((
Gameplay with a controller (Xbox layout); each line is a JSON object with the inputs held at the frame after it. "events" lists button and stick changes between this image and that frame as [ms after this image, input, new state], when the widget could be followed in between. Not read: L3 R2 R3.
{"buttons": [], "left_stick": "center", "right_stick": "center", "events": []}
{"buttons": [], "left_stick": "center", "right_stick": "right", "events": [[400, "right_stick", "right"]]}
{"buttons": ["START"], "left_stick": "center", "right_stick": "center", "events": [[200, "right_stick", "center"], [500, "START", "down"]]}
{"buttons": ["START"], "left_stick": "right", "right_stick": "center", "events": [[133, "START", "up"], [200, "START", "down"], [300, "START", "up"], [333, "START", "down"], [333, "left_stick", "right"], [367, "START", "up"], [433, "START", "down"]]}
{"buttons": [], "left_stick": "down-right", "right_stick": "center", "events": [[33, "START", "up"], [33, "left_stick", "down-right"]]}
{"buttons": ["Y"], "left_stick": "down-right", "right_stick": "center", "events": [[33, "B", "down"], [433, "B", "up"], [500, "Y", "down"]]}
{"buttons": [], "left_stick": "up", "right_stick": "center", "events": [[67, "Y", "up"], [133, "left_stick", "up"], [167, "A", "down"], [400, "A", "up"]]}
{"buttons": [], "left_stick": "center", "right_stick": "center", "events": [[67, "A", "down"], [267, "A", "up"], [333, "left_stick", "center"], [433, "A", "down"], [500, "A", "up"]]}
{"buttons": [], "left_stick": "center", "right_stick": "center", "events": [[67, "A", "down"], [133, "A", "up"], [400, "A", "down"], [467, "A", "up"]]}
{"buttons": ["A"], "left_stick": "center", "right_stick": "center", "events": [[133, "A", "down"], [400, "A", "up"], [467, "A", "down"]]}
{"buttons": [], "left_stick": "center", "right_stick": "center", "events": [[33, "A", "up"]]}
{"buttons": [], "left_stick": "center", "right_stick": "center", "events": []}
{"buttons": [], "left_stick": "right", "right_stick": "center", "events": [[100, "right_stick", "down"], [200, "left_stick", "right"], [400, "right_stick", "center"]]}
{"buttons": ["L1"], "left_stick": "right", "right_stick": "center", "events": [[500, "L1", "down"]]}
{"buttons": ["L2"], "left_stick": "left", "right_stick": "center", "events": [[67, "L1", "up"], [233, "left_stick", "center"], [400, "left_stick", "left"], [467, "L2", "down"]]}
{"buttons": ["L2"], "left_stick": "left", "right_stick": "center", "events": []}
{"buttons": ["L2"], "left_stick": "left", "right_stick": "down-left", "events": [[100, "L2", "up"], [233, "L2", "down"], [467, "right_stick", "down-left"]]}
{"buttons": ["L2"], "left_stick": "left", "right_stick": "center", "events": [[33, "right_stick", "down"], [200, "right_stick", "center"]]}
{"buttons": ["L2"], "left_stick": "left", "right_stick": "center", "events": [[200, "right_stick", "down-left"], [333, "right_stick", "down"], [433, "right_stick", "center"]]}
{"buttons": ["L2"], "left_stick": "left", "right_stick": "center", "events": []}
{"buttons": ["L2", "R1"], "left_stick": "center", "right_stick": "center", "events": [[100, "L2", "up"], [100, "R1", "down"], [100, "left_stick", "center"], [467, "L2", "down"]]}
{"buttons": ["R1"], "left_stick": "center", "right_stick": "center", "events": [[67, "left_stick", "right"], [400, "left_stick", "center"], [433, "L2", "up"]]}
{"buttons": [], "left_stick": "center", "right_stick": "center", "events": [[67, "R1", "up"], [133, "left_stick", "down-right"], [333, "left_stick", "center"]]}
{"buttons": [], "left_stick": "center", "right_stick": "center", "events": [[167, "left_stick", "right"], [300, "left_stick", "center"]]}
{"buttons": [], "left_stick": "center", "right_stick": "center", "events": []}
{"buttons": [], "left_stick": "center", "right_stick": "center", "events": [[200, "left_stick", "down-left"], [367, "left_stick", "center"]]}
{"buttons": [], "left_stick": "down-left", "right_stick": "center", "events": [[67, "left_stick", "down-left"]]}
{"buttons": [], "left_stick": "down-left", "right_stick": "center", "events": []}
))
Exercise description -
Report the number of lines in the entries above that include the word "START" and add nothing to it.

Response to the exercise -
3